* _Available data_
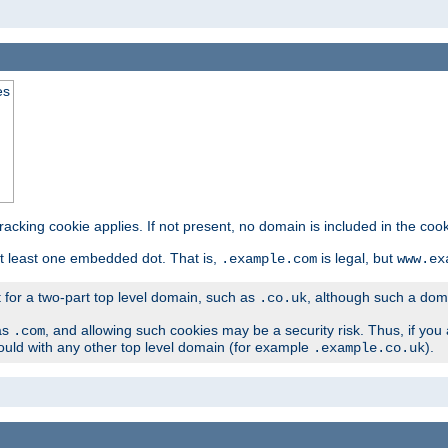
es
tracking cookie applies. If not present, no domain is included in the cook
t least one embedded dot. That is,
is legal, but
.example.com
www.ex
t for a two-part top level domain, such as
, although such a domai
.co.uk
as
, and allowing such cookies may be a security risk. Thus, if you 
.com
ould with any other top level domain (for example
).
.example.co.uk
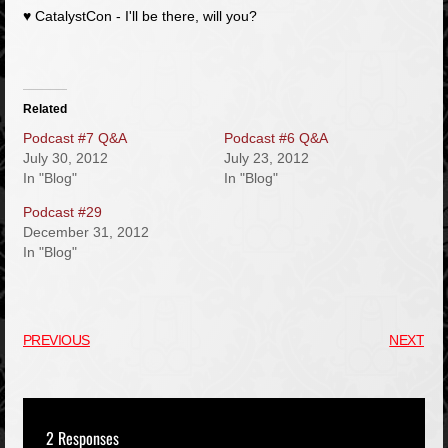
♥
CatalystCon
- I'll be there, will you?
Related
Podcast #7 Q&A
Podcast #6 Q&A
July 30, 2012
July 23, 2012
In "Blog"
In "Blog"
Podcast #29
December 31, 2012
In "Blog"
PREVIOUS
NEXT
2 Responses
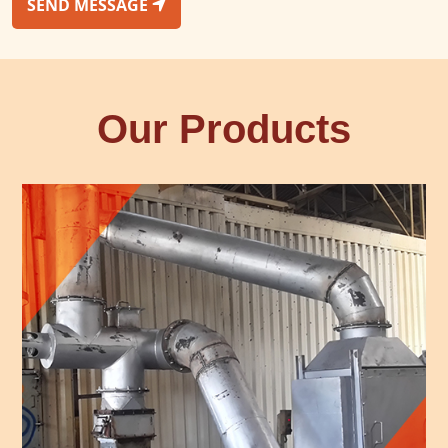
SEND MESSAGE
Our Products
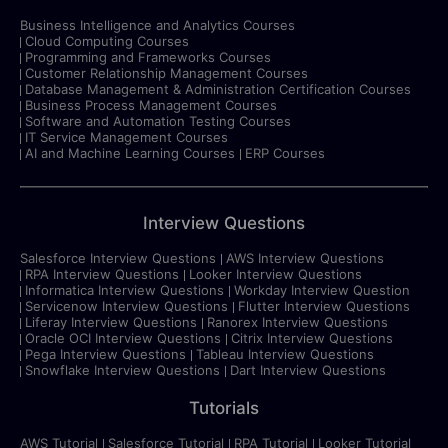
Business Intelligence and Analytics Courses
Cloud Computing Courses
Programming and Frameworks Courses
Customer Relationship Management Courses
Database Management & Administration Certification Courses
Business Process Management Courses
Software and Automation Testing Courses
IT Service Management Courses
AI and Machine Learning Courses
ERP Courses
Interview Questions
Salesforce Interview Questions
AWS Interview Questions
RPA Interview Questions
Looker Interview Questions
Informatica Interview Questions
Workday Interview Question
Servicenow Interview Questions
Flutter Interview Questions
Liferay Interview Questions
Ranorex Interview Questions
Oracle OCI Interview Questions
Citrix Interview Questions
Pega Interview Questions
Tableau Interview Questions
Snowflake Interview Questions
Dart Interview Questions
Tutorials
AWS Tutorial
Salesforce Tutorial
RPA Tutorial
Looker Tutorial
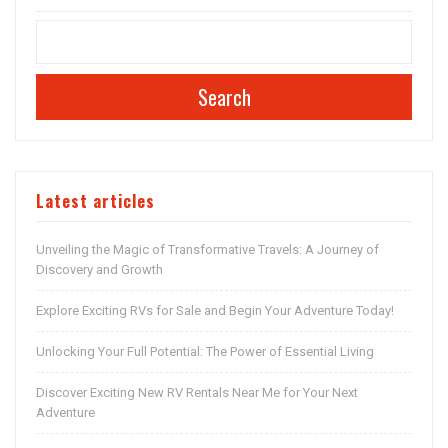
Search
Latest articles
Unveiling the Magic of Transformative Travels: A Journey of
Discovery and Growth
Explore Exciting RVs for Sale and Begin Your Adventure Today!
Unlocking Your Full Potential: The Power of Essential Living
Discover Exciting New RV Rentals Near Me for Your Next
Adventure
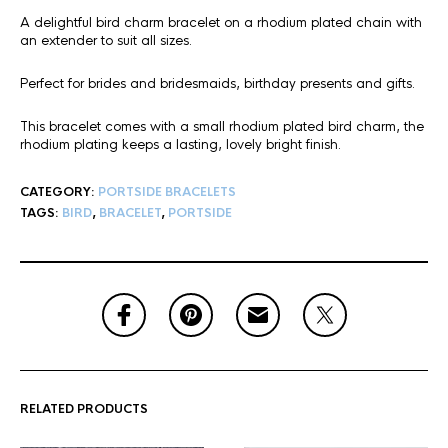
A delightful bird charm bracelet on a rhodium plated chain with
an extender to suit all sizes.
Perfect for brides and bridesmaids, birthday presents and gifts.
This bracelet comes with a small rhodium plated bird charm, the
rhodium plating keeps a lasting, lovely bright finish.
CATEGORY:
PORTSIDE BRACELETS
TAGS:
BIRD
,
BRACELET
,
PORTSIDE
RELATED PRODUCTS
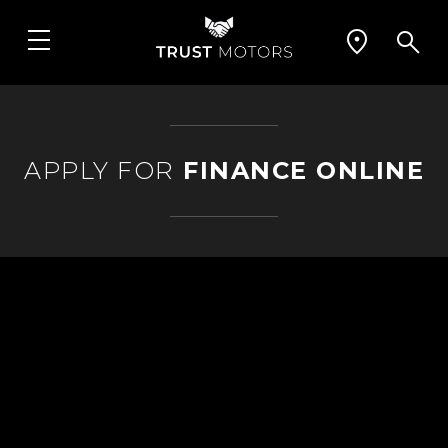
APPLY FOR
FINANCE ONLINE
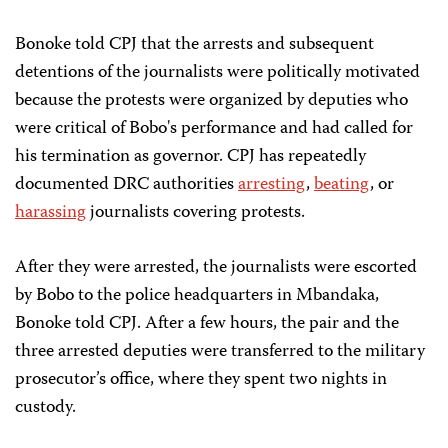
Bonoke told CPJ that the arrests and subsequent
detentions of the journalists were politically motivated
because the protests were organized by deputies who
were critical of Bobo's performance and had called for
his termination as governor. CPJ has repeatedly
documented DRC authorities
arresting
,
beating
, or
harassing
journalists covering protests.
After they were arrested, the journalists were escorted
by Bobo to the police headquarters in Mbandaka,
Bonoke told CPJ. After a few hours, the pair and the
three arrested deputies were transferred to the military
prosecutor’s office, where they spent two nights in
custody.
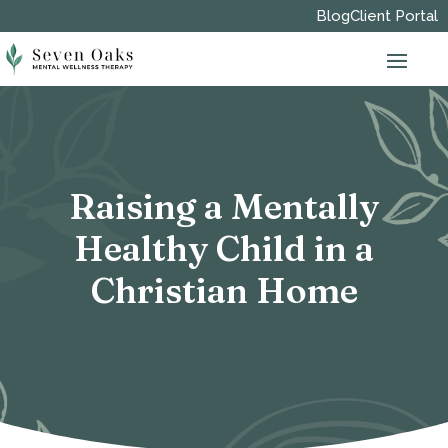
Blog
Client Portal
Raising a Mentally
Healthy Child in a
Christian Home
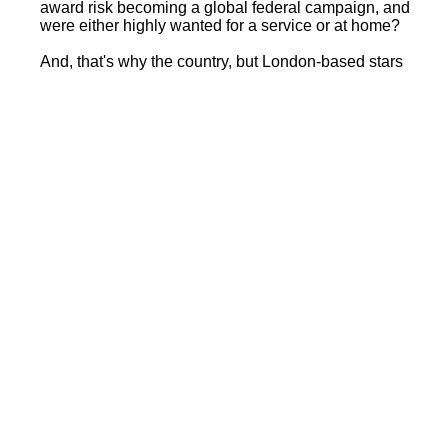
award risk becoming a global federal campaign, and
were either highly wanted for a service or at home?
And, that's why the country, but London-based stars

* _Assignment_
With the pictures left out, restate word for word every line of the data above, from the first down to the line that contains "Bonoke told CPJ that".

* _Answer_
es
tracking cookie applies. If not present, no domain is included in the cook
t least one embedded dot. That is,
is legal, but
.example.com
www.ex
t for a two-part top level domain, such as
, although such a domai
.co.uk
as
, and allowing such cookies may be a security risk. Thus, if you 
.com
ould with any other top level domain (for example
).
.example.co.uk
♥
CatalystCon
- I'll be there, will you?
Related
Podcast #7 Q&A
Podcast #6 Q&A
July 30, 2012
July 23, 2012
In "Blog"
In "Blog"
Podcast #29
December 31, 2012
In "Blog"
PREVIOUS
NEXT
2 Responses
SEND MESSAGE
Our Products
Business Intelligence and Analytics Courses
Cloud Computing Courses
Programming and Frameworks Courses
Customer Relationship Management Courses
Database Management & Administration Certification Courses
Business Process Management Courses
Software and Automation Testing Courses
IT Service Management Courses
AI and Machine Learning Courses
ERP Courses
Interview Questions
Salesforce Interview Questions
AWS Interview Questions
RPA Interview Questions
Looker Interview Questions
Informatica Interview Questions
Workday Interview Question
Servicenow Interview Questions
Flutter Interview Questions
Liferay Interview Questions
Ranorex Interview Questions
Oracle OCI Interview Questions
Citrix Interview Questions
Pega Interview Questions
Tableau Interview Questions
Snowflake Interview Questions
Dart Interview Questions
Tutorials
AWS Tutorial
Salesforce Tutorial
RPA Tutorial
Looker Tutorial
Search
Latest articles
Unveiling the Magic of Transformative Travels: A Journey of
Discovery and Growth
Explore Exciting RVs for Sale and Begin Your Adventure Today!
Unlocking Your Full Potential: The Power of Essential Living
Discover Exciting New RV Rentals Near Me for Your Next
Adventure
A delightful bird charm bracelet on a rhodium plated chain with
an extender to suit all sizes.
Perfect for brides and bridesmaids, birthday presents and gifts.
This bracelet comes with a small rhodium plated bird charm, the
rhodium plating keeps a lasting, lovely bright finish.
CATEGORY:
PORTSIDE BRACELETS
TAGS:
BIRD
,
BRACELET
,
PORTSIDE
RELATED PRODUCTS
APPLY FOR
FINANCE ONLINE
Bonoke told CPJ that the arrests and subsequent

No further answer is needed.